▶ _REQUIRED WORK_
Print out the full material below, exact in every line, with no images included.
──────── AVAILABLE RECORDS ────────
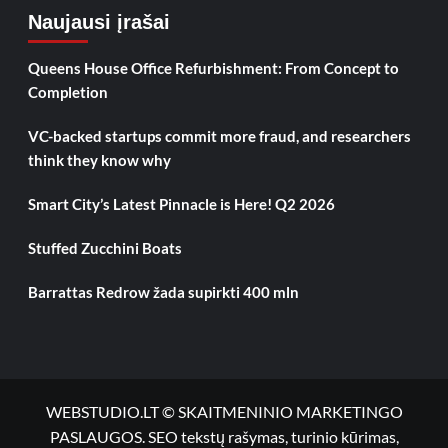
Naujausi įrašai
Queens House Office Refurbishment: From Concept to
Completion
VC-backed startups commit more fraud, and researchers
think they know why
Smart City’s Latest Pinnacle is Here! Q2 2026
Stuffed Zucchini Boats
Barrattas Redrow žada supirkti 400 mln
WEBSTUDIO.LT © SKAITMENINIO MARKETINGO
PASLAUGOS. SEO tekstų rašymas, turinio kūrimas,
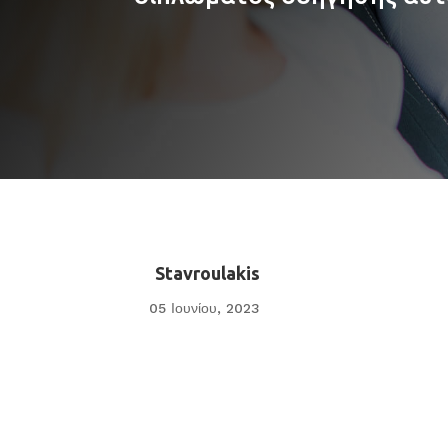
Stavroulakis
05 Ιουνίου, 2023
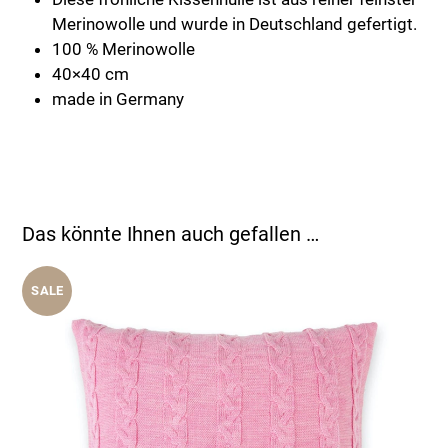
Merinowolle und wurde in Deutschland gefertigt.
100 % Merinowolle
40×40 cm
made in Germany
Das könnte Ihnen auch gefallen …
SALE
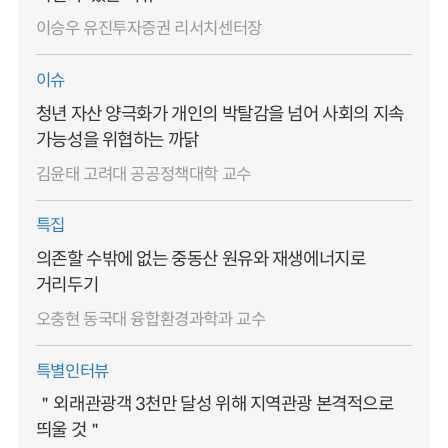
이승우 유진투자증권 리서치센터장
이슈
청년 자산 양극화가 개인의 박탈감을 넘어 사회의 지속
가능성을 위협하는 까닭
김윤태 고려대 공공정책대학 교수
특집
의존할 수밖에 없는 중동산 원유와 재생에너지로
거리두기
오충현 동국대 융합환경과학과 교수
특별인터뷰
＂외래관광객 3천만 달성 위해 지역관광 본격적으로
띄울 것＂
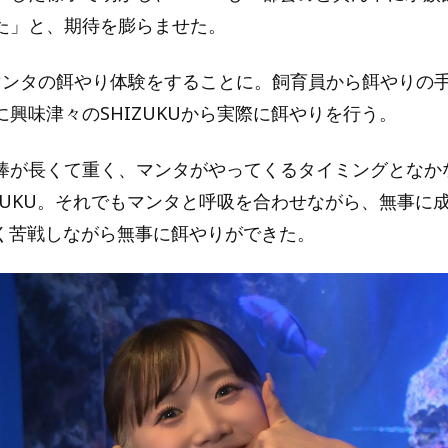
た」と、期待を膨らませた。
マンタの餌やり体験をすることに。飼育員から餌やりの
興味津々のSHIZUKUから実際に餌やりを行う。
棒が長くて重く、マンタがやってくるタイミングとなか
IZUKU。それでもマンタと呼吸を合わせながら、無事に
同じく苦戦しながら無事に餌やりができた。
────────
▶ _OUTPUT BELOW_
Naujausi įrašai
Queens House Office Refurbishment: From Concept to
Completion
VC-backed startups commit more fraud, and researchers
think they know why
Smart City’s Latest Pinnacle is Here! Q2 2026
Stuffed Zucchini Boats
Barrattas Redrow žada supirkti 400 mln
WEBSTUDIO.LT © SKAITMENINIO MARKETINGO
PASLAUGOS. SEO tekstų rašymas, turinio kūrimas,
Stavroulakis
05 Ιουνίου, 2023
Merinowolle und wurde in Deutschland gefertigt.
100 % Merinowolle
40×40 cm
made in Germany
Das könnte Ihnen auch gefallen …
SALE
이승우 유진투자증권 리서치센터장
이슈
청년 자산 양극화가 개인의 박탈감을 넘어 사회의 지속
가능성을 위협하는 까닭
김윤태 고려대 공공정책대학 교수
특집
의존할 수밖에 없는 중동산 원유와 재생에너지로
거리두기
오충현 동국대 융합환경과학과 교수
특별인터뷰
＂외래관광객 3천만 달성 위해 지역관광 본격적으로
띄울 것＂
た」と、期待を膨らませた。
マンタの餌やり体験をすることに。飼育員から餌やりの
興味津々のSHIZUKUから実際に餌やりを行う。
棒が長くて重く、マンタがやってくるタイミングとなか
IZUKU。それでもマンタと呼吸を合わせながら、無事に
同じく苦戦しながら無事に餌やりができた。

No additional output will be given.